Although the Tories say publicly they aim to win the election, the electoral arithmetic is against them. Large areas of Britain are devoid of any Tory representation, with the party banished from all Britain's cities except London, and they have a mere handful of seats in metropolitan England, one in Scotland, and none in Wales.

Even at the height of Margaret Thatcher's popularity and the rise of the Social Democrats, Labour had representatives in all corners of mainland Great Britain.

The Lib Dems are ruthlessly targeting key Tory shadow cabinet members David Davis, Theresa May, Tim Collins and Oliver Letwin, who looks highly vulnerable in Dorset West.

The Tories have high hopes in a string of marginal Labour seats in outer London, Northamptonshire, and some of the rural areas that Labour picked up in their landslide election victories. They are also aiming to defeat Lib Dems in Eastleigh, Guildford, Ludlow, Romsey and Hereford.

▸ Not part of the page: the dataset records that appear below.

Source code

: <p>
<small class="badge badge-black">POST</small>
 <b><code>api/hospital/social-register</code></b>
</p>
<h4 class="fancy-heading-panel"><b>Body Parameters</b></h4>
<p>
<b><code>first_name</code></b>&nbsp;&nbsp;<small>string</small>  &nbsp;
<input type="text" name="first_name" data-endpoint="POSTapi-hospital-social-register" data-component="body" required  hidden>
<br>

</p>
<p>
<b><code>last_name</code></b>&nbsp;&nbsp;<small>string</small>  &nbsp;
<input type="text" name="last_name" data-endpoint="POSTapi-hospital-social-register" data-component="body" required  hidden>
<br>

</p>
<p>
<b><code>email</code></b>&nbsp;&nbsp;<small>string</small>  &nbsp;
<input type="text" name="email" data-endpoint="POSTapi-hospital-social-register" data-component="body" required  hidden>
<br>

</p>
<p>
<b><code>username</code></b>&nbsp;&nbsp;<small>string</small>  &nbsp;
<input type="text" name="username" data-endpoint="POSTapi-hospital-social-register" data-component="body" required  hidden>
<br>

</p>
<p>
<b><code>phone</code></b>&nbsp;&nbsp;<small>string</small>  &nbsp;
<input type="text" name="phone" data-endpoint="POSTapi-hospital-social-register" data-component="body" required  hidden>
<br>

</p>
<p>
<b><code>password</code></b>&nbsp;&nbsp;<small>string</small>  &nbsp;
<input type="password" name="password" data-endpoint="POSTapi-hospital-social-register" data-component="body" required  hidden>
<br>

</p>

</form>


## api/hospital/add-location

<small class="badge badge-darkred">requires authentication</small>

There will be some interesting battles on the margins of the main campaign. Anti-Iraq war and working class champions Respect could make an impact in areas of high immigrant populations, especially in the east London seat of Bethnal Green & Bow where George Galloway is taking on Oona King.

Robert Kilroy-Silk's split from the UK Independence Party means his Veritas will be head-to-head with UKIP for the anti EU vote. Kilroy-Silk himself is standing in the Derbyshire constituency of Erewash.

Although UKIP is adamant it can pick up six seats, including Liberal Democrat-held Torridge & West Devon, where leader Roger Knapman is the candidate, all the indications are that `Europe' is not high on the agenda of most voters and only a handful of candidate are likely to poll even a 1,000 votes.

Opinion polls published yesterday show Michael Howard closing the gap - in one poll, the Tories are 5% ahead based on definite voting intentions. However, because of the way the election boundaries are skewed, the Conservatives have to be ahead by 9% to have an overall parliamentary majority.

And that looks beyond them. Spread betters will be looking at an overall parliamentary Labour majority of between 45 and 100 - somewhere in the middle may not be far off.